Saturday, April 12, 2014

Half a World Away

Gabe Wright slammed his trunk shut, reaching into his pocket for his keys with his free hand. He looked up at his house, where his wife, no, correction, ex-wife, was standing, arms crossed and eyes narrowed on the porch. She had watched him like a hawk the entire time he was packing. She had picked through the boxes he had carried out, inspected every item he had decided to take with him. He was tired of her and as he looked up at her from the street he wondered if there was anything left in her of the woman he had loved.
                Behind her, the door opened and the man who would now be taking his place in bed beside her, a bed that he, Gabe, had bought and slept in, in a house that he used to own, came to stand with her.
                “Don’t you think it’s ‘bout time for you to be clearing out, Gabey,” the man said, stretching an arm possessively around his new fiancĂ©.
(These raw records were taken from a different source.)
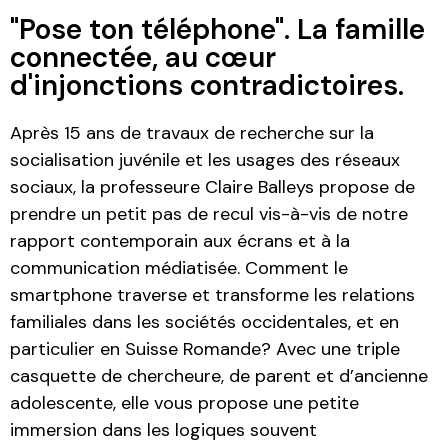
"Pose ton téléphone". La famille
connectée, au cœur
d'injonctions contradictoires.
Après 15 ans de travaux de recherche sur la
socialisation juvénile et les usages des réseaux
sociaux, la professeure Claire Balleys propose de
prendre un petit pas de recul vis-à-vis de notre
rapport contemporain aux écrans et à la
communication médiatisée. Comment le
smartphone traverse et transforme les relations
familiales dans les sociétés occidentales, et en
particulier en Suisse Romande? Avec une triple
casquette de chercheure, de parent et d’ancienne
adolescente, elle vous propose une petite
immersion dans les logiques souvent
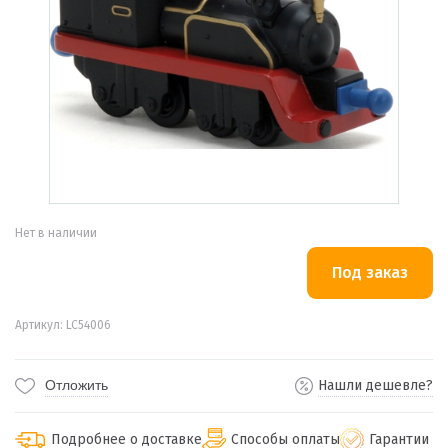
Нет в наличии
Артикул: LC54006
Отложить
Нашли дешевле?
Подробнее о доставке
Способы оплаты
Гарантии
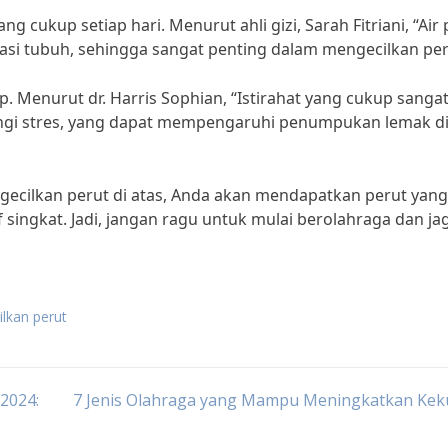
ng cukup setiap hari. Menurut ahli gizi, Sarah Fitriani, “Air 
si tubuh, sehingga sangat penting dalam mengecilkan per
up. Menurut dr. Harris Sophian, “Istirahat yang cukup sanga
gi stres, yang dapat mempengaruhi penumpukan lemak d
gecilkan perut di atas, Anda akan mendapatkan perut yang
singkat. Jadi, jangan ragu untuk mulai berolahraga dan ja
ilkan perut
 2024:
7 Jenis Olahraga yang Mampu Meningkatkan Kek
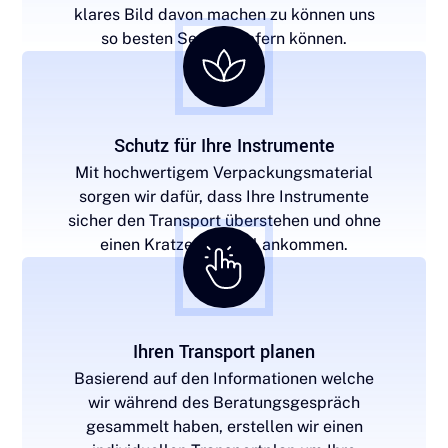
klares Bild davon machen zu können uns
so besten Service liefern können.
Schutz für Ihre Instrumente
Mit hochwertigem Verpackungsmaterial
sorgen wir dafür, dass Ihre Instrumente
sicher den Transport überstehen und ohne
einen Kratzer am Ziel ankommen.
Ihren Transport planen
Basierend auf den Informationen welche
wir während des Beratungsgespräch
gesammelt haben, erstellen wir einen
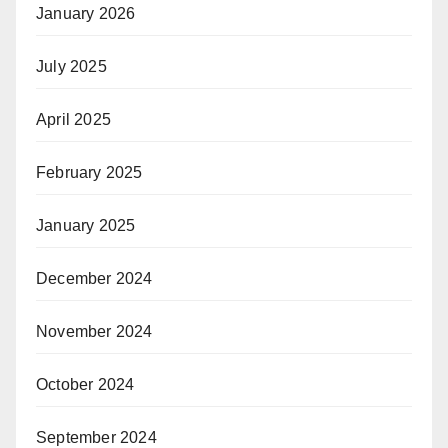
January 2026
July 2025
April 2025
February 2025
January 2025
December 2024
November 2024
October 2024
September 2024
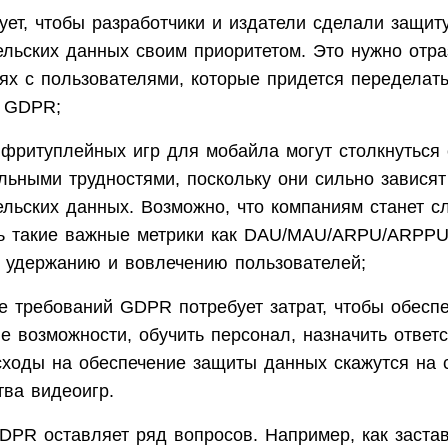
бует, чтобы разработчики и издатели сделали защит
ельских данных своим приоритетом. Это нужно отра
ях с пользователями, которые придется переделат
 GDPR;
 фритуплейных игр для мобайла могут столкнуться 
льными трудностями, поскольку они сильно зависят
ельских данных. Возможно, что компаниям станет с
ь такие важные метрики как DAU/MAU/ARPU/ARPPU,
 удержанию и вовлечению пользователей;
е требований GDPR потребует затрат, чтобы обеспе
е возможности, обучить персонал, назначить ответ
сходы на обеспечение защиты данных скажутся на 
тва видеоигр.
DPR оставляет ряд вопросов. Например, как заста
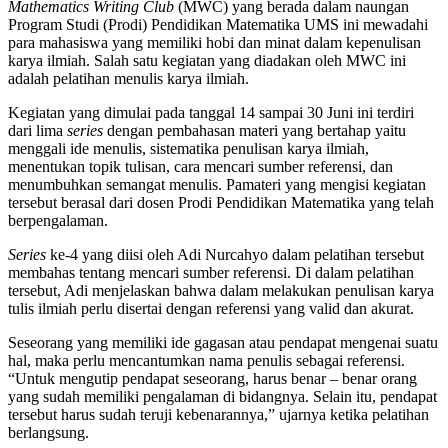
Mathematics Writing Club
(MWC) yang berada dalam naungan
Program Studi (Prodi) Pendidikan Matematika UMS ini mewadahi
para mahasiswa yang memiliki hobi dan minat dalam kepenulisan
karya ilmiah. Salah satu kegiatan yang diadakan oleh MWC ini
adalah pelatihan menulis karya ilmiah.
Kegiatan yang dimulai pada tanggal 14 sampai 30 Juni ini terdiri
dari lima
series
dengan pembahasan materi yang bertahap yaitu
menggali ide menulis, sistematika penulisan karya ilmiah,
menentukan topik tulisan, cara mencari sumber referensi, dan
menumbuhkan semangat menulis. Pamateri yang mengisi kegiatan
tersebut berasal dari dosen Prodi Pendidikan Matematika yang telah
berpengalaman.
Series
ke-4 yang diisi oleh Adi Nurcahyo dalam pelatihan tersebut
membahas tentang mencari sumber referensi. Di dalam pelatihan
tersebut, Adi menjelaskan bahwa dalam melakukan penulisan karya
tulis ilmiah perlu disertai dengan referensi yang valid dan akurat.
Seseorang yang memiliki ide gagasan atau pendapat mengenai suatu
hal, maka perlu mencantumkan nama penulis sebagai referensi.
“Untuk mengutip pendapat seseorang, harus benar – benar orang
yang sudah memiliki pengalaman di bidangnya. Selain itu, pendapat
tersebut harus sudah teruji kebenarannya,” ujarnya ketika pelatihan
berlangsung.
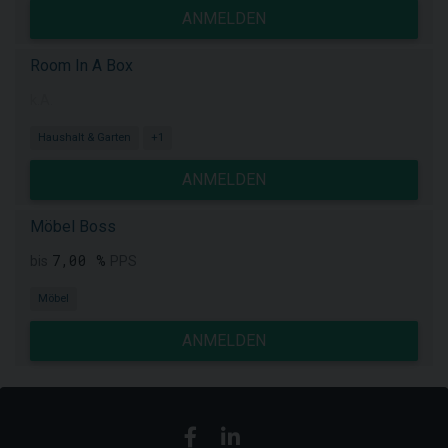
ANMELDEN
Room In A Box
k.A.
Haushalt & Garten
+1
ANMELDEN
Möbel Boss
7,00 %
bis
PPS
Möbel
ANMELDEN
                Gabe stared at him for a beat, contemplating whether or not it would be worth it to challenge the creep who would now be pissing and shitting day and night in what used to be his home. After a moment, Gabe turned away and walked around his car to the driver’s side door and opened it, ignoring his audience.
                “Where can I reach you, if I need anything?” she called from the porch.
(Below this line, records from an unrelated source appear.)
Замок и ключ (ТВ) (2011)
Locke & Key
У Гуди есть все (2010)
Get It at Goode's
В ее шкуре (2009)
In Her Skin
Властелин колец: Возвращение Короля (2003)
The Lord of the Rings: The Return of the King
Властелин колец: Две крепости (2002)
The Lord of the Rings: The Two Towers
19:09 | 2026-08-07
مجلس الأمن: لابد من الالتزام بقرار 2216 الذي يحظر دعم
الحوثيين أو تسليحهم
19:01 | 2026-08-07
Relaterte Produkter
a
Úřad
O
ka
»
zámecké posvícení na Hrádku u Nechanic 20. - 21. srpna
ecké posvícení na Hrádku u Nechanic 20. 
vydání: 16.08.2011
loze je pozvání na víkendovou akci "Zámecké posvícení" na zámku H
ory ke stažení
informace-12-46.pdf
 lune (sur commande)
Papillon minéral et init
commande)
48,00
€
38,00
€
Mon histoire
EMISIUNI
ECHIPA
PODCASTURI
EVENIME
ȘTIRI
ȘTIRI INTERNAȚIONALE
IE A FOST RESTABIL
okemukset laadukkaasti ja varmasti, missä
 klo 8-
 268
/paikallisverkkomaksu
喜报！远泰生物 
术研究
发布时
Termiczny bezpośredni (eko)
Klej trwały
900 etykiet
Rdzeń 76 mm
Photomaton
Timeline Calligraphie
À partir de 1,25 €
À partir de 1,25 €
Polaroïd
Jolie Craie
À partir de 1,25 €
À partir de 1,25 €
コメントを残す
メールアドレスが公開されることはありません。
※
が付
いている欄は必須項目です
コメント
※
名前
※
                “What would you need Suzanna that you have not already taken from me” he asked calmly, his knuckles whitening on the door handle. Measuring his movements carefully, he turned around, relaxing his grip on the door.
                “Hey, hey, there’s no need to get hostile here Gabey,” the man, the intruder, said tauntingly.
                “Ahh, there’s no need for you to be a dick either Jim, but here we are.” Gabe stared coldly at him, before turning to Susanna. “I don’t know where I’m going.”
                “Will you call me when you get wherever you go?” she probed, her voice suddenly docile.
                “No.” He swung the door the rest of the way open and got in, slamming the door shut behind him. He breathed and, hands shaking ever so slightly, started the car and drove away.
                In his rearview mirror he caught a glimpse of Jim gesturing to him rudely with his middle finger. Susanna, it seemed, had turned towards the house, her shoulders sagging and Gabe imagined that she was crying. Crying because she knew he had been right all along, that everything she had ever done to break him was wrong, that she was wrong. Wrong, and just as small as she had continually made him feel.

                Turning the radio on, he smiled to himself and glanced down at the taped in place picture on his dashboard of the little boy, with dark hair and a freckle covered face smiling back at him.